Best way to store one terabyte?
26 Aug 2006
I’ve gotten quite some response on my Netgear SC101 post (in short: they don’t always work). There’s some catharsis in bashing inferior products, but at the end of the day, how DOES on store lots of data securely? Let’s make this more specific: how would you store 1 terabyte (1000 GB) of data on your desktop?
Let take these as requirements:
- raw storage: 1TB or more (if used with RAID-0 striping or JBOD config)

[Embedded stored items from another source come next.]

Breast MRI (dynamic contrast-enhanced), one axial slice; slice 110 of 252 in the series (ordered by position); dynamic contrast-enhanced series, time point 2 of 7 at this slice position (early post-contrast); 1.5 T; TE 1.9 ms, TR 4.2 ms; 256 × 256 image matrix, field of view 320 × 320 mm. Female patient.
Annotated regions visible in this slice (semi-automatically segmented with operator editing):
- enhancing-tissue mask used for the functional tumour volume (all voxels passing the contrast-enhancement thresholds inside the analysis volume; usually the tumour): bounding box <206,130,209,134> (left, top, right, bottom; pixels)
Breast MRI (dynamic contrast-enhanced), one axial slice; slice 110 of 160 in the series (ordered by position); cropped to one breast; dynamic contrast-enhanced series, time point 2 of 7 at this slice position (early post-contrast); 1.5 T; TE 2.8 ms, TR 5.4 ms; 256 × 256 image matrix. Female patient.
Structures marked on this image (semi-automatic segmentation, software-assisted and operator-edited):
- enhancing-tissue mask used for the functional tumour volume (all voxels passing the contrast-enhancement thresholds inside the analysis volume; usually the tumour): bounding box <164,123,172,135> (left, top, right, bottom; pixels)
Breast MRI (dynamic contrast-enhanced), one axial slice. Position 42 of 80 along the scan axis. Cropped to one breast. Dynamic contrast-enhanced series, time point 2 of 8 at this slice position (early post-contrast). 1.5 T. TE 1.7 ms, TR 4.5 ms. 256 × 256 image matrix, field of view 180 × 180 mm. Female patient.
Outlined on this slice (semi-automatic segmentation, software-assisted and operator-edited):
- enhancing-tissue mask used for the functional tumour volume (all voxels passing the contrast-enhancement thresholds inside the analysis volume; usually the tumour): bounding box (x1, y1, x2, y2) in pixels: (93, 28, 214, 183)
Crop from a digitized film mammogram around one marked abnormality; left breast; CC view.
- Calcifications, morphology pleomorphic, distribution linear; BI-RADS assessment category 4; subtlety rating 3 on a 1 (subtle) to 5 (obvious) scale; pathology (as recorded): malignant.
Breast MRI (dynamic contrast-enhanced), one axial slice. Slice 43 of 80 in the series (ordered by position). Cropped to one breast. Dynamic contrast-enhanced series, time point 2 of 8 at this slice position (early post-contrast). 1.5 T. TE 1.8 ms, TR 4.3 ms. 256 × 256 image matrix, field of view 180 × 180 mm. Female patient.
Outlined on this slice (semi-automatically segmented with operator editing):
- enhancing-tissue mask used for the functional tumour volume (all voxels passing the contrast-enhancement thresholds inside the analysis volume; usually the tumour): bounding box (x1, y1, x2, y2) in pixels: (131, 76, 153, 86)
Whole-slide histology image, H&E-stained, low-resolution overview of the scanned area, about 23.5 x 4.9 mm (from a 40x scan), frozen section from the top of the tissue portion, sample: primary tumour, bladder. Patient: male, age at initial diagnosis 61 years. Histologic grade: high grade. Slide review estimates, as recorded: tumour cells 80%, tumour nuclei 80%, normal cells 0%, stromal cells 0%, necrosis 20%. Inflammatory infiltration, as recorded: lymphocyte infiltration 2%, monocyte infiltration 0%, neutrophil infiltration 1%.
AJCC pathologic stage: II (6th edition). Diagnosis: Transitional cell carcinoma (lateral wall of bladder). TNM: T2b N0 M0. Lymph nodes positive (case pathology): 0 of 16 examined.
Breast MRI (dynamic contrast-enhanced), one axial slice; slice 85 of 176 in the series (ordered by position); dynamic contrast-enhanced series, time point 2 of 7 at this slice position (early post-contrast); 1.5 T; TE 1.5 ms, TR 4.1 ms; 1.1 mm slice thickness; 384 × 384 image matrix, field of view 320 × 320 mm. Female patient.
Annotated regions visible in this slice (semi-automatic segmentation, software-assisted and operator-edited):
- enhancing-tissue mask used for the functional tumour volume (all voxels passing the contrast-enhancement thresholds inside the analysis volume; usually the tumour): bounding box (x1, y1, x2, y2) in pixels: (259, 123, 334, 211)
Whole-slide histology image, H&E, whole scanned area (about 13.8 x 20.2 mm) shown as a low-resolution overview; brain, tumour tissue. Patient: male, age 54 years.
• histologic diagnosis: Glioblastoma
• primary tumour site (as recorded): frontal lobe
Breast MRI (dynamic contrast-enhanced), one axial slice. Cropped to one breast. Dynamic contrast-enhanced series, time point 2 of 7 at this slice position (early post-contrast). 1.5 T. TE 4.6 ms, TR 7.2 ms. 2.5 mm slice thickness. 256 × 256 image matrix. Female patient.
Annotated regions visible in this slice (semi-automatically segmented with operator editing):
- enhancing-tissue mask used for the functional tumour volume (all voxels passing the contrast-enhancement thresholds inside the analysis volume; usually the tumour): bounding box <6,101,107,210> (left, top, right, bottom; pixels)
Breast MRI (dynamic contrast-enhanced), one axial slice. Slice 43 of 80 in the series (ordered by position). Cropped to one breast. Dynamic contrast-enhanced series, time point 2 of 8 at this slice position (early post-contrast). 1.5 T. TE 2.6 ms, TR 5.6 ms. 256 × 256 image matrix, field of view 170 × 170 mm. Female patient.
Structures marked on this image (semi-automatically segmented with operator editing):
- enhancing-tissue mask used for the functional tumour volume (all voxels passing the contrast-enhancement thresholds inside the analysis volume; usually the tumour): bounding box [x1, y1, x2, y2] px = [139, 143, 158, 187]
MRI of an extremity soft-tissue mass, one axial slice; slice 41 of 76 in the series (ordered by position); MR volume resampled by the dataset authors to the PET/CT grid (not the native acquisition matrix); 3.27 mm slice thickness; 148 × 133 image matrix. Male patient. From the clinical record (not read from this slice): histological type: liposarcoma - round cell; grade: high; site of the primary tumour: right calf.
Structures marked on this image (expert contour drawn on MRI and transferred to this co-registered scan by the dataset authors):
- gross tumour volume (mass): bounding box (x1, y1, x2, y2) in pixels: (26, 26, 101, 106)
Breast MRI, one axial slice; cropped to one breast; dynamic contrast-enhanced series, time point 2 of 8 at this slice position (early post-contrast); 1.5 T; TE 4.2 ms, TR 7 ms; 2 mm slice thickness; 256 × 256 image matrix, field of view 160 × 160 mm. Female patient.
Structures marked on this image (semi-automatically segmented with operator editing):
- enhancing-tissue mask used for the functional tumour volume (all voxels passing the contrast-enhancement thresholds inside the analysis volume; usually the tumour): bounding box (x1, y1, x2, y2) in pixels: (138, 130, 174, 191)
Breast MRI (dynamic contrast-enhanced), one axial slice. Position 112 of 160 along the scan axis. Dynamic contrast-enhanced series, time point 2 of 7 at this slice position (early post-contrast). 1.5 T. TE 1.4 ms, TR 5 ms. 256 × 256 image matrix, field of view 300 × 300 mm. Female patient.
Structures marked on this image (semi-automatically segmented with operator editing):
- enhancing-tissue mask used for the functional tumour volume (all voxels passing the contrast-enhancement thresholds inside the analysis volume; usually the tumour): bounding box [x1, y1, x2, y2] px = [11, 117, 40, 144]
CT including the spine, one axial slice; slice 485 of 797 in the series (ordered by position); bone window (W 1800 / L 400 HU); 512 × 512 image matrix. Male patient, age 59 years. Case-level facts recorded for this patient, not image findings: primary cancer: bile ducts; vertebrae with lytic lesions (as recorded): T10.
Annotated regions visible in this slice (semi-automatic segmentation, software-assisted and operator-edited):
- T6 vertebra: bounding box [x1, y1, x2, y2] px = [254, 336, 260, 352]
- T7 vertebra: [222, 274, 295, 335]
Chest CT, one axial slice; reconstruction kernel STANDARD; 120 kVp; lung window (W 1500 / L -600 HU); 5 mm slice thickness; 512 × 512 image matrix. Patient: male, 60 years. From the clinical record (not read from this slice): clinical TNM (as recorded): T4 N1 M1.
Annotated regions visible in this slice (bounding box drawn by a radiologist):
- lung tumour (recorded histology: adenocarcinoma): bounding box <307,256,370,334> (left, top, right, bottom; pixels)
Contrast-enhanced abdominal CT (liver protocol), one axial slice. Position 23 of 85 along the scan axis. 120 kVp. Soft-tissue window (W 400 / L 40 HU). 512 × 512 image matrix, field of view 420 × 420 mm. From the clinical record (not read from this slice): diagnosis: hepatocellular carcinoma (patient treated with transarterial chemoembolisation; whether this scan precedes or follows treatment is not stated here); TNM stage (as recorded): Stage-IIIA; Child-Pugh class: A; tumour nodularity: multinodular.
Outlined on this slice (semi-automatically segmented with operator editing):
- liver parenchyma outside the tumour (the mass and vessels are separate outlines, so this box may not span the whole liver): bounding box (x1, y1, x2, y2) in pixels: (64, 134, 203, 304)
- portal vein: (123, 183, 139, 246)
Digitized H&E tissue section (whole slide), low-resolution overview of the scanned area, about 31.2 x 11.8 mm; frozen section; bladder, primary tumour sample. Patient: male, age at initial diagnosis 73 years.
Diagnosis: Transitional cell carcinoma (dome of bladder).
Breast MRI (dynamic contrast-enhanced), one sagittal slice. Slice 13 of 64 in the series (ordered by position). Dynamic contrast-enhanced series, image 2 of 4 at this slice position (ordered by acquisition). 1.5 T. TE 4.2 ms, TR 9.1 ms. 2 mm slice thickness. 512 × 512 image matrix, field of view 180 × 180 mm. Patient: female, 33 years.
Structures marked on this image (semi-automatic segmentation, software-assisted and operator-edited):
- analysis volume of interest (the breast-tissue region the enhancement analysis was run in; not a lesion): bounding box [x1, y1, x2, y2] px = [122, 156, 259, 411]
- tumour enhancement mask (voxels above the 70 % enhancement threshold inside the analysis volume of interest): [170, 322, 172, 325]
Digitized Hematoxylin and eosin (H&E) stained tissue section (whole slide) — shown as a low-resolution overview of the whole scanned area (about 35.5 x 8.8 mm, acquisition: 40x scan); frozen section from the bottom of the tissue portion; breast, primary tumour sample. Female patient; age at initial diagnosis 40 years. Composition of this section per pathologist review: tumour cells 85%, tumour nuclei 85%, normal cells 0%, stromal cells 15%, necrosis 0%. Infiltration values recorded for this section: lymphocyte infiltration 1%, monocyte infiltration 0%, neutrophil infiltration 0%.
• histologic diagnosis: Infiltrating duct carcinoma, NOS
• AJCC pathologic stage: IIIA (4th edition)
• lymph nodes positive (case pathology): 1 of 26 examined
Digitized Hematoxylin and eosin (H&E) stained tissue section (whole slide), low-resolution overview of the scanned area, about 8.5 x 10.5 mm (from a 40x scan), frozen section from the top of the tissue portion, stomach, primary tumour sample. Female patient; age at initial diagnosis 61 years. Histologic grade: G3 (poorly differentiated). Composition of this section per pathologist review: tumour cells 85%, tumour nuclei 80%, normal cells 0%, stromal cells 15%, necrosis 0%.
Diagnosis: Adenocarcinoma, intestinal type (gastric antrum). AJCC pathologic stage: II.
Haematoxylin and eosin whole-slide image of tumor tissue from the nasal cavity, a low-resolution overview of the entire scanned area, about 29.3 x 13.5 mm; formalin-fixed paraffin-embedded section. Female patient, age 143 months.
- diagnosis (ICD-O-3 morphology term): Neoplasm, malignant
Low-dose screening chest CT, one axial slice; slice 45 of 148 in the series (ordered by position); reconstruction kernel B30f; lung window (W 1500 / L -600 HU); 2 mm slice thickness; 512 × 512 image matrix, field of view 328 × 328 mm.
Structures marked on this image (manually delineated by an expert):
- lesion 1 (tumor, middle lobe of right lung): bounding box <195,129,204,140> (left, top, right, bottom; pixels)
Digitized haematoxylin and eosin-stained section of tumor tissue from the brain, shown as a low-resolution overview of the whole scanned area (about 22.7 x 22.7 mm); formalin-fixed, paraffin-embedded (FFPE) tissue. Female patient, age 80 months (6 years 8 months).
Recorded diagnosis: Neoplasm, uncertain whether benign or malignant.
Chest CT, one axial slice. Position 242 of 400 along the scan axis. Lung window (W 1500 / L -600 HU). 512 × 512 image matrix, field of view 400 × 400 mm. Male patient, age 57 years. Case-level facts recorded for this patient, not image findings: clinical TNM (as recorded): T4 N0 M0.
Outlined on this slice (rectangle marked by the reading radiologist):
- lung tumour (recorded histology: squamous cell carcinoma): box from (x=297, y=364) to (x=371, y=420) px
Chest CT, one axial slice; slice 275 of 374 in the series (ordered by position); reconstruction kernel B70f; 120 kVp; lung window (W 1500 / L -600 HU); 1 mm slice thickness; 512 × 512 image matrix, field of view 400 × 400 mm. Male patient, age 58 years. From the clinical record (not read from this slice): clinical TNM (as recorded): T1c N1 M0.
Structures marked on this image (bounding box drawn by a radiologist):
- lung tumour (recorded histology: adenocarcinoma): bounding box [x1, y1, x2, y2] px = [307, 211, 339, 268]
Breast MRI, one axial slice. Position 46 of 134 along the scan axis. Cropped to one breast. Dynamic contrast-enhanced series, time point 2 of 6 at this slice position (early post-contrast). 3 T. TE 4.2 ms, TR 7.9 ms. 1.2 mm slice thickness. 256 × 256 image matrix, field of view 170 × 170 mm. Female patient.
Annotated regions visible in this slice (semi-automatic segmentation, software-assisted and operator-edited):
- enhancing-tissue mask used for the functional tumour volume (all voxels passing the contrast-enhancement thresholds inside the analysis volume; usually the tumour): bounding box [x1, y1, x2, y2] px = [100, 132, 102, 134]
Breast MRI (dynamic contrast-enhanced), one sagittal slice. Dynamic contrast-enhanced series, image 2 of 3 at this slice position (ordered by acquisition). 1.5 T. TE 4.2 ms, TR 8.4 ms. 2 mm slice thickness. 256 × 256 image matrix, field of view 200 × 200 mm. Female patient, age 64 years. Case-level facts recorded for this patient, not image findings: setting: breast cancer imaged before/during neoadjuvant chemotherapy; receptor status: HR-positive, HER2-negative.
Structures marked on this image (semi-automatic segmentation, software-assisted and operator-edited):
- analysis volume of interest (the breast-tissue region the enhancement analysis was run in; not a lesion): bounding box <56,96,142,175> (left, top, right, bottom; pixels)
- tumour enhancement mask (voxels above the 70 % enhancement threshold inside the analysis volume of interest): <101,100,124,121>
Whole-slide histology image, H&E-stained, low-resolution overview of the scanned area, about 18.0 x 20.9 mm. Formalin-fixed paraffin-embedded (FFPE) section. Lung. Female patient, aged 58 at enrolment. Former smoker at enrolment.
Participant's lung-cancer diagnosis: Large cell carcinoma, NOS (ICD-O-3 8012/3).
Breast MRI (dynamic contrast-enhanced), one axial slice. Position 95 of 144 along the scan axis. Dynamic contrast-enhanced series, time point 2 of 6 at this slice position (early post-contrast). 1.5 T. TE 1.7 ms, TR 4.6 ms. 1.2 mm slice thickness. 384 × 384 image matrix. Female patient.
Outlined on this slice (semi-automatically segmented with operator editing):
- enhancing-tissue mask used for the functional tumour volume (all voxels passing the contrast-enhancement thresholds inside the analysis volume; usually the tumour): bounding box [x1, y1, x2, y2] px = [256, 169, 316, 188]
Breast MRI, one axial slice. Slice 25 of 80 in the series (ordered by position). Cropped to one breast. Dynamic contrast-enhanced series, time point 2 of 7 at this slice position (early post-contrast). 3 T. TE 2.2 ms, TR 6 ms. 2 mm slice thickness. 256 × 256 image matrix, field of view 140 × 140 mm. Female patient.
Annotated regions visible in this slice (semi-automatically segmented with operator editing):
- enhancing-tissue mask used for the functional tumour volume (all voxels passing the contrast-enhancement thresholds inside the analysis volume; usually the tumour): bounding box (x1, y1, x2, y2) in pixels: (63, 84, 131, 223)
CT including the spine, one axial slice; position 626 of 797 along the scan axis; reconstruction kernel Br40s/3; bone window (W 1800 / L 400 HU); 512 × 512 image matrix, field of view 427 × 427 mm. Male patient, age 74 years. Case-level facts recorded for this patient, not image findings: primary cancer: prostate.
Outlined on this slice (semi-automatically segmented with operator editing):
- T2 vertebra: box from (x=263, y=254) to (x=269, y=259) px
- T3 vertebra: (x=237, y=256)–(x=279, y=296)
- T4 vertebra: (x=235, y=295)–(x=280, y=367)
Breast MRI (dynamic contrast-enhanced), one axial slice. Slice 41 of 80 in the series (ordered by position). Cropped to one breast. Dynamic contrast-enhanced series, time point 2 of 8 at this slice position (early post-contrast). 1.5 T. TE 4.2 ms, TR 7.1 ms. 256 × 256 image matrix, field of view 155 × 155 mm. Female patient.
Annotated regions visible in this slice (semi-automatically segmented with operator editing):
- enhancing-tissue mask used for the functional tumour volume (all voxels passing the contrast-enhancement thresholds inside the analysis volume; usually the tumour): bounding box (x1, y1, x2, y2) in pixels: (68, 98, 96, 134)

- redundant storage: RAID-1: leaves 500GB, RAID-5: leaves 660GB to 800GB
- affordable: anything higher that €2000 (2$/GB) is not an option
- accessible via either Firewire/USB or Ethernet (Gigabit)
- accessible by Mac, PC and Linux
- preferably not rack-mounted (who has a 19″ rack at home)
- hot-swappable disks are a big advantage
What have you tried and what are you happy with?
Some possible theoretical options:
- Direct attached drive
- e.g. Lacie Biggest F800 1GB, 4-disk S-ATA: €1299
- meets requirements? YES. Only Firewire + USB
- Network attached storage
- e.g. Maxtor Shared Storage II 1GB, 2-disk: €899
- meets requirements? YES. Only Ethernet
- Lacie Ethernet disk would not work: it’s rackmounted and has no RAID
- Build your own server
- e.g. Dell PowerEdge SC430 with 2 x SATA 500GB drives and Linux: around €1000
- meets requirements? YES. Only Ethernet
For me, the only solution I have experienced to be 100% reliable is building a dedicated PC with a hardware RAID card. What is your experience?